Buffs boost black swallowtail as best bet for state butterfly: Michigan, which has gone since 1837 without a state insect or butterfly, now has bills pending that could change that. Groups promoting the black swallowtail and the monarch butterflies are pushing legislation that would make the swallowtail the official butterfly and the monarch the official insect. We talk to a sponsor of the swallowtail bill, the Michigan Garden Clubs and a DNR conservation specialist. Sponsors include Traverse City and Meridian Township senators.

Local governments want revenue sharing increase: Townships and cities are gearing up to fight for a return of their share of state revenue dollars cut during the state’s economic downturn. The Michigan Municipal League is unveiling an online tool to illustrate the impact of the state cuts on individual communities.
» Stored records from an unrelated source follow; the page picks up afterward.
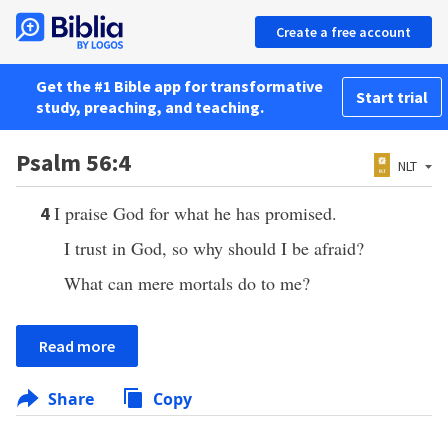
Create a free account
Get the #1 Bible app for transformative
Start trial
study, preaching, and teaching.
Psalm 56:4
NLT
I praise God for what he has promised.
4
I trust in God, so why should I be afraid?
What can mere mortals do to me?
Read more
Share
Copy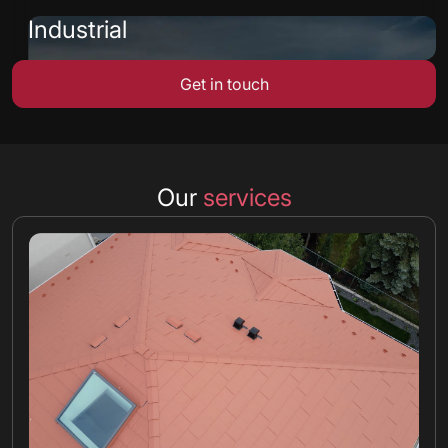
Industrial
Get in touch
Our
services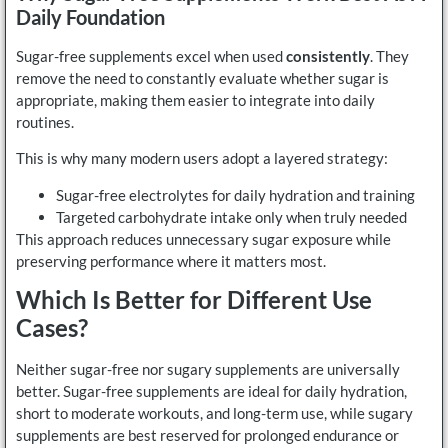
Daily Foundation
Sugar-free supplements excel when used
consistently
. They
remove the need to constantly evaluate whether sugar is
appropriate, making them easier to integrate into daily
routines.
This is why many modern users adopt a layered strategy:
Sugar-free electrolytes for daily hydration and training
Targeted carbohydrate intake only when truly needed
This approach reduces unnecessary sugar exposure while
preserving performance where it matters most.
Which Is Better for Different Use
Cases?
Neither sugar-free nor sugary supplements are universally
better. Sugar-free supplements are ideal for daily hydration,
short to moderate workouts, and long-term use, while sugary
supplements are best reserved for prolonged endurance or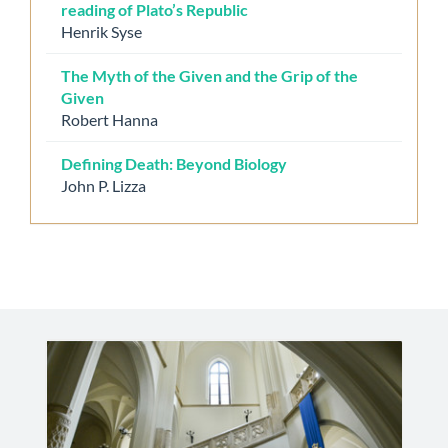
reading of Plato’s Republic
Henrik Syse
The Myth of the Given and the Grip of the
Given
Robert Hanna
Defining Death: Beyond Biology
John P. Lizza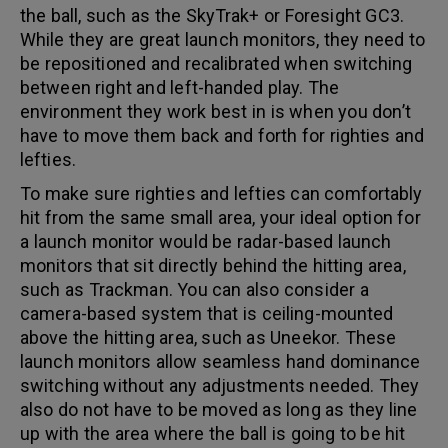
the ball, such as the SkyTrak+ or Foresight GC3.
While they are great launch monitors, they need to
be repositioned and recalibrated when switching
between right and left-handed play. The
environment they work best in is when you don’t
have to move them back and forth for righties and
lefties.
To make sure righties and lefties can comfortably
hit from the same small area, your ideal option for
a launch monitor would be radar-based launch
monitors that sit directly behind the hitting area,
such as Trackman. You can also consider a
camera-based system that is ceiling-mounted
above the hitting area, such as Uneekor. These
launch monitors allow seamless hand dominance
switching without any adjustments needed. They
also do not have to be moved as long as they line
up with the area where the ball is going to be hit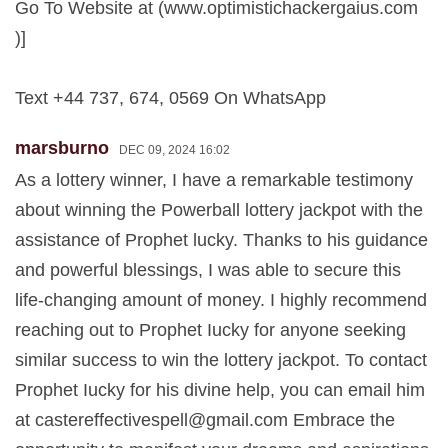
Go To Website at (www.optimistichackergaius.com
)]
Text +44 737, 674, 0569 On WhatsApp
marsburno
DEC 09, 2024 16:02
As a lottery winner, I have a remarkable testimony
about winning the Powerball lottery jackpot with the
assistance of Prophet lucky. Thanks to his guidance
and powerful blessings, I was able to secure this
life-changing amount of money. I highly recommend
reaching out to Prophet Iucky for anyone seeking
similar success to win the lottery jackpot. To contact
Prophet Iucky for his divine help, you can email him
at
castereffectivespell@gmail.com
Embrace the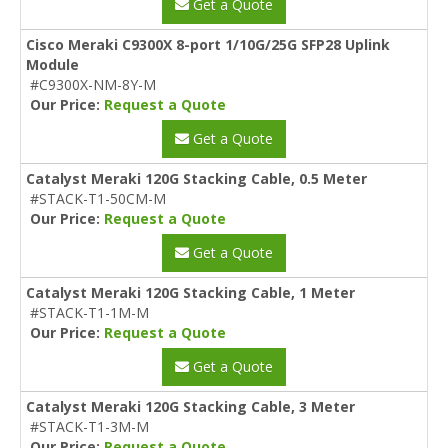
Get a Quote
Cisco Meraki C9300X 8-port 1/10G/25G SFP28 Uplink
Module
#C9300X-NM-8Y-M
Our Price:
Request a Quote
Get a Quote
Catalyst Meraki 120G Stacking Cable, 0.5 Meter
#STACK-T1-50CM-M
Our Price:
Request a Quote
Get a Quote
Catalyst Meraki 120G Stacking Cable, 1 Meter
#STACK-T1-1M-M
Our Price:
Request a Quote
Get a Quote
Catalyst Meraki 120G Stacking Cable, 3 Meter
#STACK-T1-3M-M
Our Price:
Request a Quote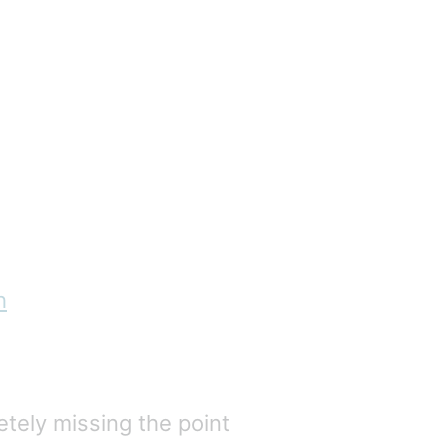
h
etely missing the point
We talk to Manistee and Big Rapids officials and the Michigan Townships Association.


Animal shelter grants awarded: About $135,000 in funds donated by taxpayers who ticked a box on their state income tax forms will go to 23 registered animal shelters throughout the state.

The Animal Welfare Fund grants range from $175 to $10,000; many will be used for spay and neuter programs, staff education and to cover the cost of housing animals in legal cases. W/list of CNS communities receiving the funds.

Flame retardant problems linger in Lake Erie smallmouth bass: Levels of hazardous flame retardants in most Great Lakes fish are declining, but a new study shows that isn’t the case for Lake Erie smallmouth bass, an important game fish. And the contaminated fish threatens the health of some people who eat them. We also hear from the authors, including an Ann Arbor-based National Wildlife Federation scientist.

Climate change threatens rare orchid: Climate change threatens the rare orchid known as white lady’s slipper in Michigan and other Great Lakes states, a new study says. DNR says its terrain is now limited to a narrow band of southern Michigan from Berrien and Kalamazoo counties in the southwest Livingston, Oakland, Washtenaw and Jackson counties in the southeast.